Exercise description –
What is needed is an exact copy of the lines in the entries below from the one holding "Figure 15: Chemical" through the one holding "Fig. 1 Map of", pictures excluded.

Data records –
□ □ □ □

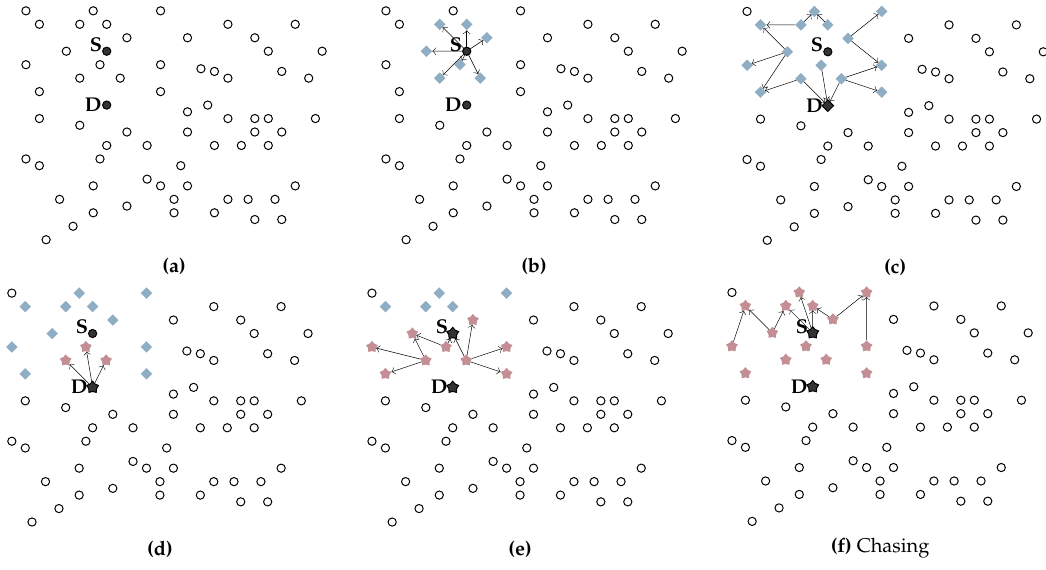
Figure 2. F&C operation. ( a – c ) Flooding stage; ( d – f ) Chasing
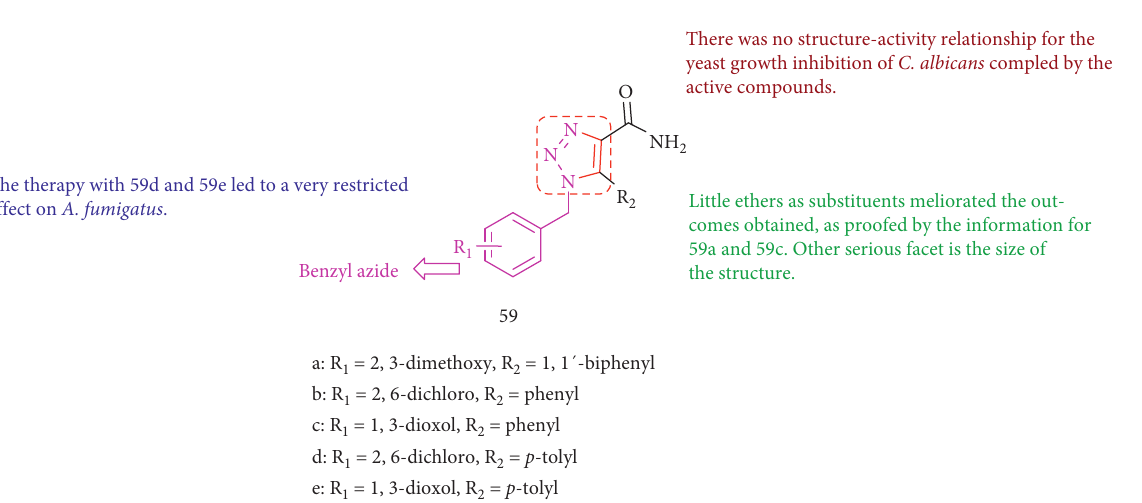
Figure 15: Chemical structure of novel benzylic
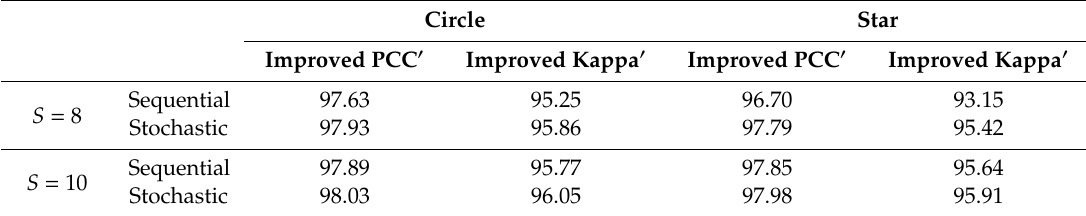
Table 11. Accuracies (%) of two optimization methods for the PSA_MSA1 algorithm. Circle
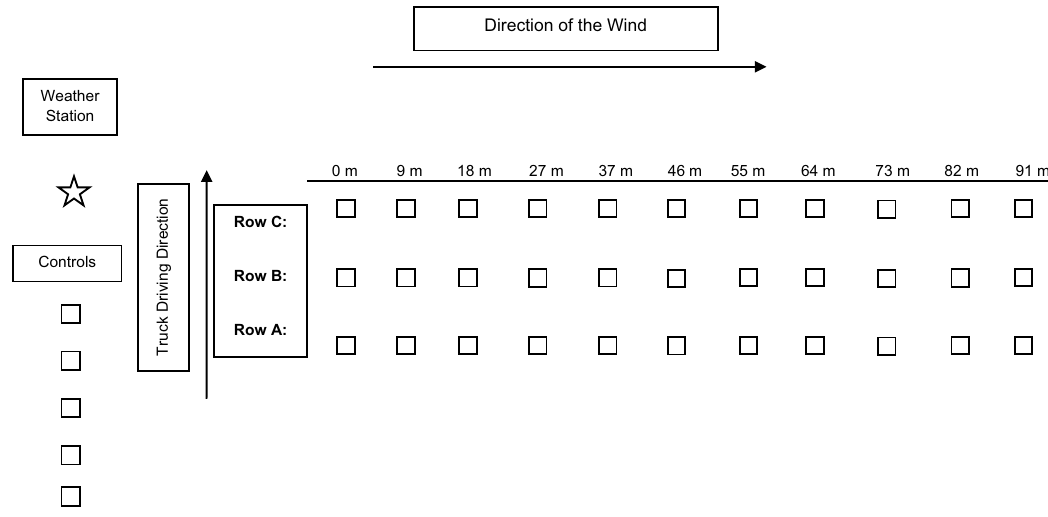
Fig. 1 Map of the droplet characterization grid, including weather station, the locations of the control sampling stations (n=5), the location of the rows (n=3), bioassay jars at different distances from the spray path (0-91m), Sunny Shores, Cortez, Florida,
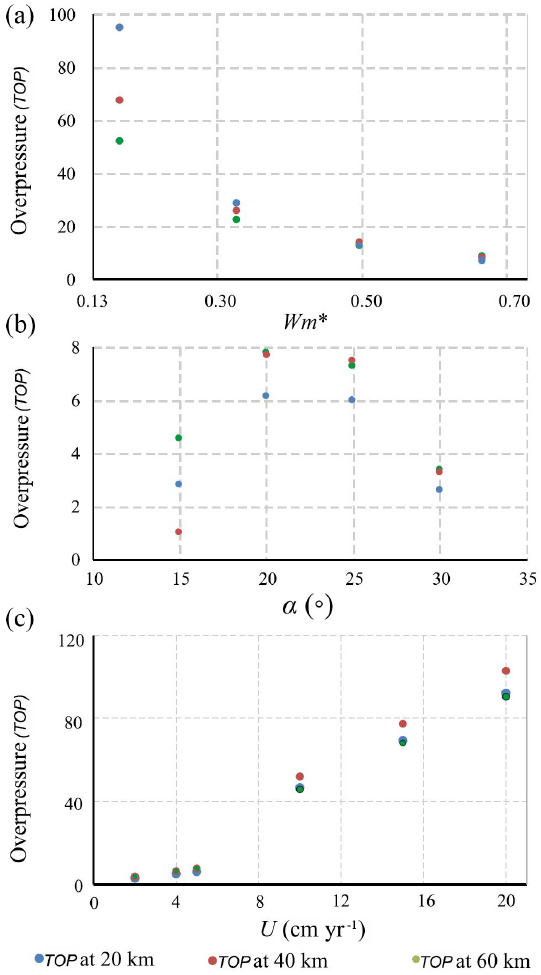
Figure 4. Graphs showing overpressure factor TOP as a function of normalized channel mouth width W ∗ m (a) , channel dip α (b) , and convergence velocity U (c) , for a viscosity η = 10 22 Pas. For each tested variable, other values are kept constant: W ∗ m = 100 / 150 = 0 . 67 (except in a ), α = 20 ◦ (except in b ), U = 5cmyr − 1 (except in c ). Comparison with Fig. 3 shows that η = 10 22 Pas induces much higher overpressure, especially at smaller W ∗ m and higher U .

□ □ □ □

Exercise solution –
Figure 15: Chemical structure of novel benzylic
Table 11. Accuracies (%) of two optimization methods for the PSA_MSA1 algorithm. Circle
Fig. 1 Map of the droplet characterization grid, including weather station, the locations of the control sampling stations (n=5), the location of the rows (n=3), bioassay jars at different distances from the spray path (0-91m), Sunny Shores, Cortez, Florida,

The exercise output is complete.